__Exercise goal__
Return every line of the data below word for word, but leave the pictures out.

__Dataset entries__
------

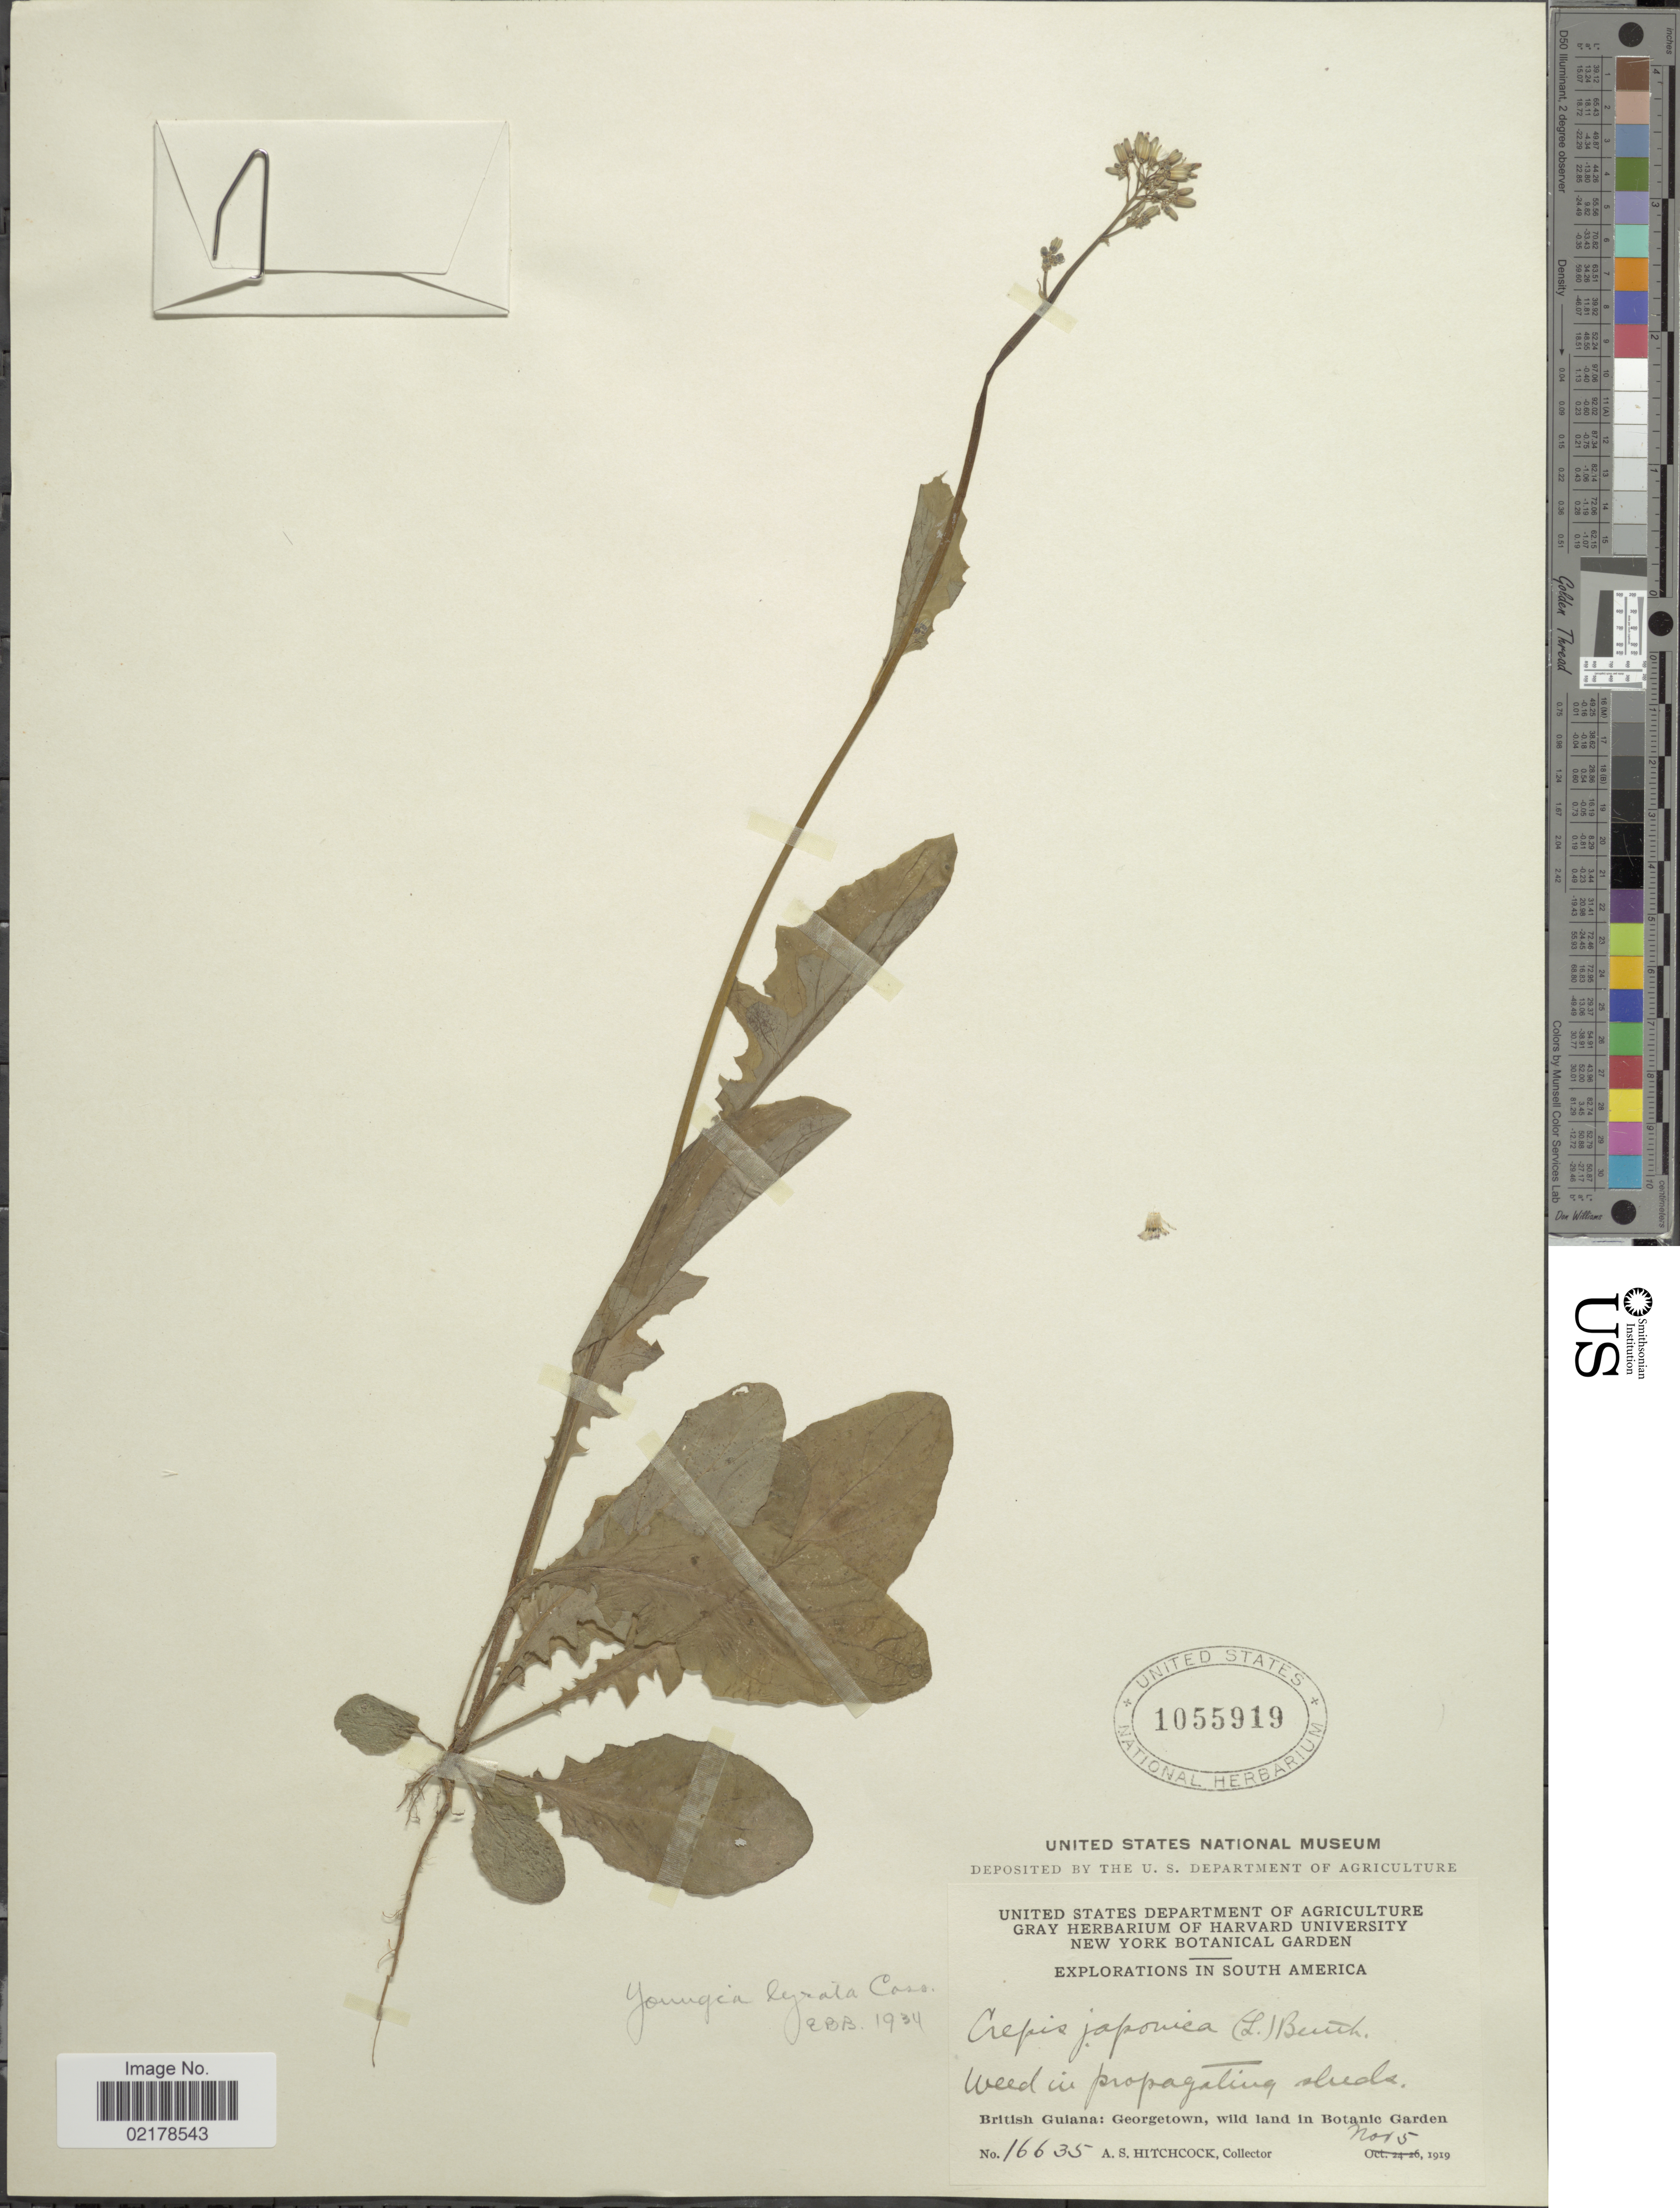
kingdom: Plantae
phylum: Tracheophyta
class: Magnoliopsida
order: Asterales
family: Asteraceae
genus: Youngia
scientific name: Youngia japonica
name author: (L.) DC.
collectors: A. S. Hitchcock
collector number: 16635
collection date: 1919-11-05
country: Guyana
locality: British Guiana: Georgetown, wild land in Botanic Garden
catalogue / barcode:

------

__Finished answer__
kingdom: Plantae
phylum: Tracheophyta
class: Magnoliopsida
order: Asterales
family: Asteraceae
genus: Youngia
scientific name: Youngia japonica
name author: (L.) DC.
collectors: A. S. Hitchcock
collector number: 16635
collection date: 1919-11-05
country: Guyana
locality: British Guiana: Georgetown, wild land in Botanic Garden
catalogue / barcode:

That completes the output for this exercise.